Does anyone have any feedback / experience on these?

Watched an interesting video of a guy using one and now it is like a pebble in my shoe and I can't seem to stop thinking about buying one.

What do you think?

Carlos


----------



## marcuscraft (Nov 14, 2012)

I think you would need to install a lot of hinges to make a tool like that worth the cost. If you just enjoy doing everything by hand and the thought of grabbing a router to do it makes you cringe or plane chisels take too long, go for it.


----------



## 12strings (Nov 15, 2011)

I just watched the video, and I really don't see why I couldn't do that same exact thing with a block plane, or even a smoothing plane with the mouth opened up. I mean, you are still chopping out the ends of the mortise with a chisel.


----------



## laxbograt (Oct 4, 2011)

Yeah I know, it doesn't seem rational to spend all that money on such a unitasker.

Think the need has left, I was tracking one on ebay and the price just jumped from 25 to 75, at that point I'm just a stone's throw from a brand new LN.


----------



## Loren (May 30, 2008)

I don't have one, but I wanted one for awhile.

Hinges are one application.
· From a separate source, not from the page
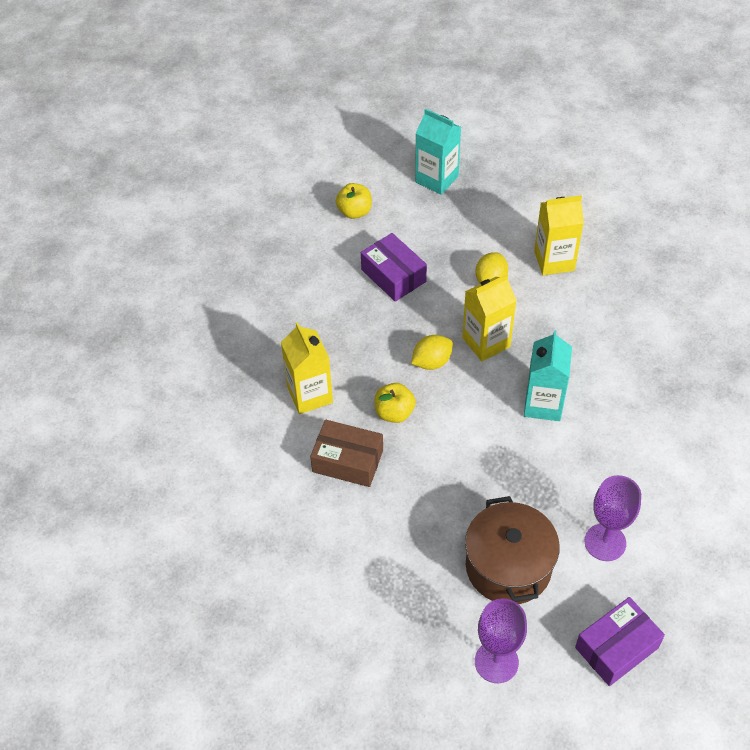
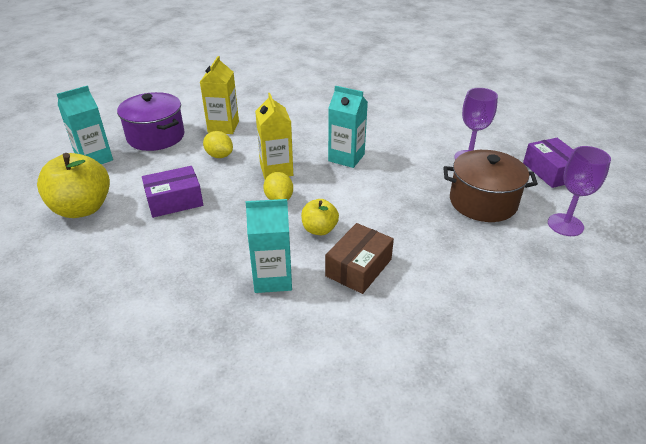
camera: 75 degrees left, 15 degrees down
(310, 395) = (273, 278): yellow carton -> turquoise carton
(354, 212) = (82, 208): yellow apple -> yellow apple, size x1.82
(502, 209) = (156, 136): none -> purple pot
In fitting moulding
as well the planes are useful for hogging material
off the back of a moulding to fit to a bulging
wall.


----------



## Moai (Feb 9, 2009)

There was a time….......
.....when many woodworkers and artisians use to make their own tools….
It will take a few hours to make this version the way Krenov planes are made.


----------



## Johnnn (Sep 21, 2012)

I don't get what it will do that a router plane won't… As far as the LN video (I just looked it up on youtube), where he cuts a little hinge mortise on the edge of a door panel, I would have just pared that off with the chisel he already had in his hand.


----------



## Moai (Feb 9, 2009)

the guy was installing a small hinge…...what about larger ones?
The idea is to get an even surface under the hinge, this plane makes a better job than a router, because it's narrow and makes a "bridge" over the work area.


----------